Emilie Benešová–Brzezińska (born Emilie Anna Benešová; January 21, 1932 – July 22, 2022) was a Swiss-American sculptor and the wife of Zbigniew Brzeziński.

==Education and career==
Emilie Benešová was born in Geneva, Switzerland. She earned a fine arts degree at Wellesley College in Massachusetts, United States. After marrying, she sculpted for 25 years while raising a family, then had her first solo show in 1981 in Washington, D.C.

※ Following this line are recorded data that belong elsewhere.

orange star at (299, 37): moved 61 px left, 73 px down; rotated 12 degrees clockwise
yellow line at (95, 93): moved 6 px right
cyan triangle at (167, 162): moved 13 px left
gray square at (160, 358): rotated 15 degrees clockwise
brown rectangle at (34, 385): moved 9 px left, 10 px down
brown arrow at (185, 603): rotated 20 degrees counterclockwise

From the 1980s on, most of her works were in wood. Her monumental 1993 work Lintel, constructed from cut cherry trees and then cast in bronze, is in the collection of Grounds for Sculpture, a 35 acre sculpture park and museum in New Jersey. She exhibited in the 2003 Florence Biennale and participated by invitation in the 2005 Vancouver International Sculpture Biennale. The Kreeger Museum had an exhibition of her work in 2014.

==Personal life==
Václav Edvard Beneš, a mathematician, was her brother. Shortly after graduating from Wellesley, Emilie Benešová, herself a relative of Czechoslovakia's former president Edvard Beneš, married Polish-born emigrant turned naturalized citizen Zbigniew Brzeziński, a political scientist who served as an adviser to Jimmy Carter while US president. The Brzeziński's had three children. Their oldest son, Ian Brzeziński, served as Deputy Assistant Secretary of Defense for Europe and NATO Policy in 2001–2005. Their second son, Mark Brzeziński, was the U.S. Ambassador to Poland from 2022 to 2025. Their youngest child, Mika Brzezińska, is a co-host of Morning Joe on MSNBC.

Emilie Benešová–Brzezińska died on July 22, 2022, at the age of 90.